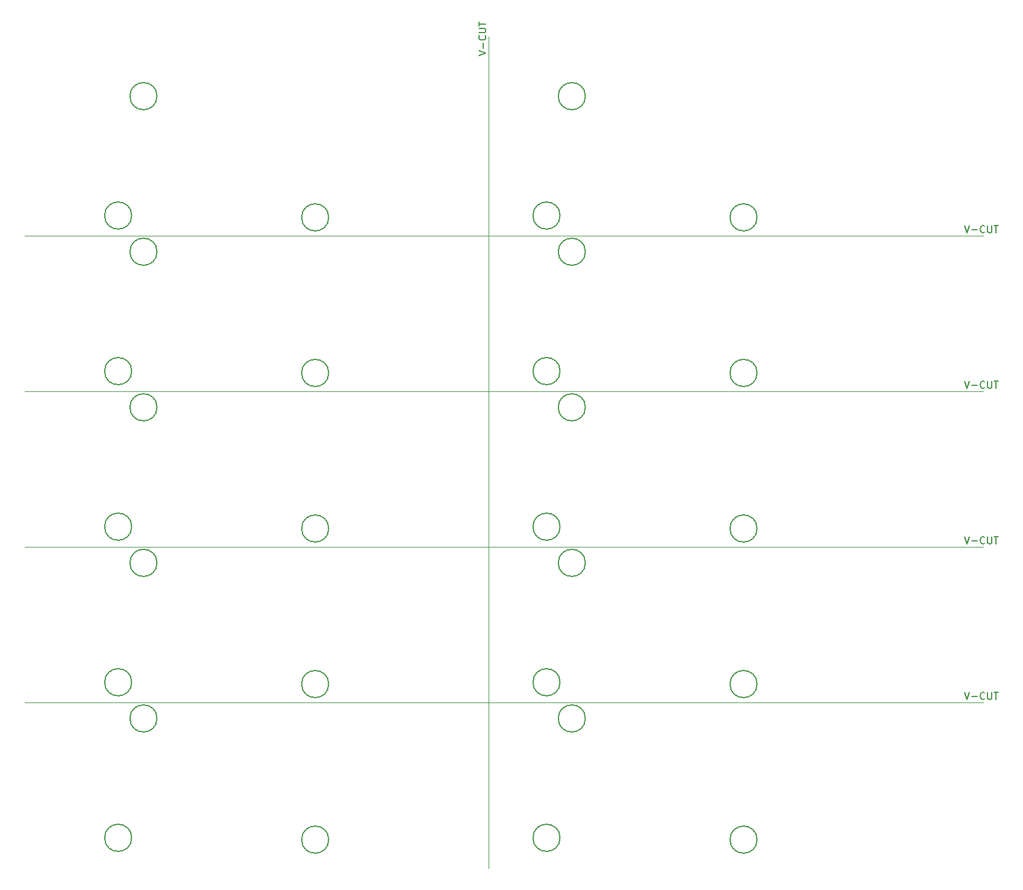
<source format=gbr>
G04 #@! TF.GenerationSoftware,KiCad,Pcbnew,5.1.0-060a0da~80~ubuntu18.04.1*
G04 #@! TF.CreationDate,2019-05-13T00:27:14+02:00*
G04 #@! TF.ProjectId,m3_2x5_panel,6d335f32-7835-45f7-9061-6e656c2e6b69,rev?*
G04 #@! TF.SameCoordinates,Original*
G04 #@! TF.FileFunction,Other,Comment*
%FSLAX46Y46*%
G04 Gerber Fmt 4.6, Leading zero omitted, Abs format (unit mm)*
G04 Created by KiCad (PCBNEW 5.1.0-060a0da~80~ubuntu18.04.1) date 2019-05-13 00:27:14*
%MOMM*%
%LPD*%
G04 APERTURE LIST*
%ADD10C,0.150000*%
%ADD11C,0.100000*%
G04 APERTURE END LIST*
D10*
X200952857Y-131464380D02*
X201286190Y-132464380D01*
X201619523Y-131464380D01*
X201952857Y-132083428D02*
X202714761Y-132083428D01*
X203762380Y-132369142D02*
X203714761Y-132416761D01*
X203571904Y-132464380D01*
X203476666Y-132464380D01*
X203333809Y-132416761D01*
X203238571Y-132321523D01*
X203190952Y-132226285D01*
X203143333Y-132035809D01*
X203143333Y-131892952D01*
X203190952Y-131702476D01*
X203238571Y-131607238D01*
X203333809Y-131512000D01*
X203476666Y-131464380D01*
X203571904Y-131464380D01*
X203714761Y-131512000D01*
X203762380Y-131559619D01*
X204190952Y-131464380D02*
X204190952Y-132273904D01*
X204238571Y-132369142D01*
X204286190Y-132416761D01*
X204381428Y-132464380D01*
X204571904Y-132464380D01*
X204667142Y-132416761D01*
X204714761Y-132369142D01*
X204762380Y-132273904D01*
X204762380Y-131464380D01*
X205095714Y-131464380D02*
X205667142Y-131464380D01*
X205381428Y-132464380D02*
X205381428Y-131464380D01*
X200952857Y-109620380D02*
X201286190Y-110620380D01*
X201619523Y-109620380D01*
X201952857Y-110239428D02*
X202714761Y-110239428D01*
X203762380Y-110525142D02*
X203714761Y-110572761D01*
X203571904Y-110620380D01*
X203476666Y-110620380D01*
X203333809Y-110572761D01*
X203238571Y-110477523D01*
X203190952Y-110382285D01*
X203143333Y-110191809D01*
X203143333Y-110048952D01*
X203190952Y-109858476D01*
X203238571Y-109763238D01*
X203333809Y-109668000D01*
X203476666Y-109620380D01*
X203571904Y-109620380D01*
X203714761Y-109668000D01*
X203762380Y-109715619D01*
X204190952Y-109620380D02*
X204190952Y-110429904D01*
X204238571Y-110525142D01*
X204286190Y-110572761D01*
X204381428Y-110620380D01*
X204571904Y-110620380D01*
X204667142Y-110572761D01*
X204714761Y-110525142D01*
X204762380Y-110429904D01*
X204762380Y-109620380D01*
X205095714Y-109620380D02*
X205667142Y-109620380D01*
X205381428Y-110620380D02*
X205381428Y-109620380D01*
X200952857Y-87776380D02*
X201286190Y-88776380D01*
X201619523Y-87776380D01*
X201952857Y-88395428D02*
X202714761Y-88395428D01*
X203762380Y-88681142D02*
X203714761Y-88728761D01*
X203571904Y-88776380D01*
X203476666Y-88776380D01*
X203333809Y-88728761D01*
X203238571Y-88633523D01*
X203190952Y-88538285D01*
X203143333Y-88347809D01*
X203143333Y-88204952D01*
X203190952Y-88014476D01*
X203238571Y-87919238D01*
X203333809Y-87824000D01*
X203476666Y-87776380D01*
X203571904Y-87776380D01*
X203714761Y-87824000D01*
X203762380Y-87871619D01*
X204190952Y-87776380D02*
X204190952Y-88585904D01*
X204238571Y-88681142D01*
X204286190Y-88728761D01*
X204381428Y-88776380D01*
X204571904Y-88776380D01*
X204667142Y-88728761D01*
X204714761Y-88681142D01*
X204762380Y-88585904D01*
X204762380Y-87776380D01*
X205095714Y-87776380D02*
X205667142Y-87776380D01*
X205381428Y-88776380D02*
X205381428Y-87776380D01*
D11*
X203540000Y-132862000D02*
X68860000Y-132862000D01*
X203540000Y-111018000D02*
X68860000Y-111018000D01*
X203540000Y-89174000D02*
X68860000Y-89174000D01*
D10*
X200952857Y-65932380D02*
X201286190Y-66932380D01*
X201619523Y-65932380D01*
X201952857Y-66551428D02*
X202714761Y-66551428D01*
X203762380Y-66837142D02*
X203714761Y-66884761D01*
X203571904Y-66932380D01*
X203476666Y-66932380D01*
X203333809Y-66884761D01*
X203238571Y-66789523D01*
X203190952Y-66694285D01*
X203143333Y-66503809D01*
X203143333Y-66360952D01*
X203190952Y-66170476D01*
X203238571Y-66075238D01*
X203333809Y-65980000D01*
X203476666Y-65932380D01*
X203571904Y-65932380D01*
X203714761Y-65980000D01*
X203762380Y-66027619D01*
X204190952Y-65932380D02*
X204190952Y-66741904D01*
X204238571Y-66837142D01*
X204286190Y-66884761D01*
X204381428Y-66932380D01*
X204571904Y-66932380D01*
X204667142Y-66884761D01*
X204714761Y-66837142D01*
X204762380Y-66741904D01*
X204762380Y-65932380D01*
X205095714Y-65932380D02*
X205667142Y-65932380D01*
X205381428Y-66932380D02*
X205381428Y-65932380D01*
D11*
X203540000Y-67330000D02*
X68860000Y-67330000D01*
D10*
X132662380Y-42057142D02*
X133662380Y-41723809D01*
X132662380Y-41390476D01*
X133281428Y-41057142D02*
X133281428Y-40295238D01*
X133567142Y-39247619D02*
X133614761Y-39295238D01*
X133662380Y-39438095D01*
X133662380Y-39533333D01*
X133614761Y-39676190D01*
X133519523Y-39771428D01*
X133424285Y-39819047D01*
X133233809Y-39866666D01*
X133090952Y-39866666D01*
X132900476Y-39819047D01*
X132805238Y-39771428D01*
X132710000Y-39676190D01*
X132662380Y-39533333D01*
X132662380Y-39438095D01*
X132710000Y-39295238D01*
X132757619Y-39247619D01*
X132662380Y-38819047D02*
X133471904Y-38819047D01*
X133567142Y-38771428D01*
X133614761Y-38723809D01*
X133662380Y-38628571D01*
X133662380Y-38438095D01*
X133614761Y-38342857D01*
X133567142Y-38295238D01*
X133471904Y-38247619D01*
X132662380Y-38247619D01*
X132662380Y-37914285D02*
X132662380Y-37342857D01*
X133662380Y-37628571D02*
X132662380Y-37628571D01*
D11*
X134060000Y-39470000D02*
X134060000Y-156210000D01*
D10*
X144086000Y-151910000D02*
G75*
G03X144086000Y-151910000I-1900000J0D01*
G01*
X83888000Y-151910000D02*
G75*
G03X83888000Y-151910000I-1900000J0D01*
G01*
X144086000Y-130066000D02*
G75*
G03X144086000Y-130066000I-1900000J0D01*
G01*
X83888000Y-130066000D02*
G75*
G03X83888000Y-130066000I-1900000J0D01*
G01*
X144086000Y-108222000D02*
G75*
G03X144086000Y-108222000I-1900000J0D01*
G01*
X83888000Y-108222000D02*
G75*
G03X83888000Y-108222000I-1900000J0D01*
G01*
X144086000Y-86378000D02*
G75*
G03X144086000Y-86378000I-1900000J0D01*
G01*
X83888000Y-86378000D02*
G75*
G03X83888000Y-86378000I-1900000J0D01*
G01*
X144086000Y-64534000D02*
G75*
G03X144086000Y-64534000I-1900000J0D01*
G01*
X147642000Y-135146000D02*
G75*
G03X147642000Y-135146000I-1900000J0D01*
G01*
X87444000Y-135146000D02*
G75*
G03X87444000Y-135146000I-1900000J0D01*
G01*
X147642000Y-113302000D02*
G75*
G03X147642000Y-113302000I-1900000J0D01*
G01*
X87444000Y-113302000D02*
G75*
G03X87444000Y-113302000I-1900000J0D01*
G01*
X147642000Y-91458000D02*
G75*
G03X147642000Y-91458000I-1900000J0D01*
G01*
X87444000Y-91458000D02*
G75*
G03X87444000Y-91458000I-1900000J0D01*
G01*
X147642000Y-69614000D02*
G75*
G03X147642000Y-69614000I-1900000J0D01*
G01*
X87444000Y-69614000D02*
G75*
G03X87444000Y-69614000I-1900000J0D01*
G01*
X147642000Y-47770000D02*
G75*
G03X147642000Y-47770000I-1900000J0D01*
G01*
X171772000Y-152164000D02*
G75*
G03X171772000Y-152164000I-1900000J0D01*
G01*
X111574000Y-152164000D02*
G75*
G03X111574000Y-152164000I-1900000J0D01*
G01*
X171772000Y-130320000D02*
G75*
G03X171772000Y-130320000I-1900000J0D01*
G01*
X111574000Y-130320000D02*
G75*
G03X111574000Y-130320000I-1900000J0D01*
G01*
X171772000Y-108476000D02*
G75*
G03X171772000Y-108476000I-1900000J0D01*
G01*
X111574000Y-108476000D02*
G75*
G03X111574000Y-108476000I-1900000J0D01*
G01*
X171772000Y-86632000D02*
G75*
G03X171772000Y-86632000I-1900000J0D01*
G01*
X111574000Y-86632000D02*
G75*
G03X111574000Y-86632000I-1900000J0D01*
G01*
X171772000Y-64788000D02*
G75*
G03X171772000Y-64788000I-1900000J0D01*
G01*
X87444000Y-47770000D02*
G75*
G03X87444000Y-47770000I-1900000J0D01*
G01*
X83888000Y-64534000D02*
G75*
G03X83888000Y-64534000I-1900000J0D01*
G01*
X111574000Y-64788000D02*
G75*
G03X111574000Y-64788000I-1900000J0D01*
G01*
M02*

</source>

════════

What you have to do: Each line from the first line of the listing above through the line containing "X203476666Y-132464380D01*" is to be written out exactly, and the pictures are to be left out.

Answer:
<source format=gbr>
G04 #@! TF.GenerationSoftware,KiCad,Pcbnew,5.1.0-060a0da~80~ubuntu18.04.1*
G04 #@! TF.CreationDate,2019-05-13T00:27:14+02:00*
G04 #@! TF.ProjectId,m3_2x5_panel,6d335f32-7835-45f7-9061-6e656c2e6b69,rev?*
G04 #@! TF.SameCoordinates,Original*
G04 #@! TF.FileFunction,Other,Comment*
%FSLAX46Y46*%
G04 Gerber Fmt 4.6, Leading zero omitted, Abs format (unit mm)*
G04 Created by KiCad (PCBNEW 5.1.0-060a0da~80~ubuntu18.04.1) date 2019-05-13 00:27:14*
%MOMM*%
%LPD*%
G04 APERTURE LIST*
%ADD10C,0.150000*%
%ADD11C,0.100000*%
G04 APERTURE END LIST*
D10*
X200952857Y-131464380D02*
X201286190Y-132464380D01*
X201619523Y-131464380D01*
X201952857Y-132083428D02*
X202714761Y-132083428D01*
X203762380Y-132369142D02*
X203714761Y-132416761D01*
X203571904Y-132464380D01*
X203476666Y-132464380D01*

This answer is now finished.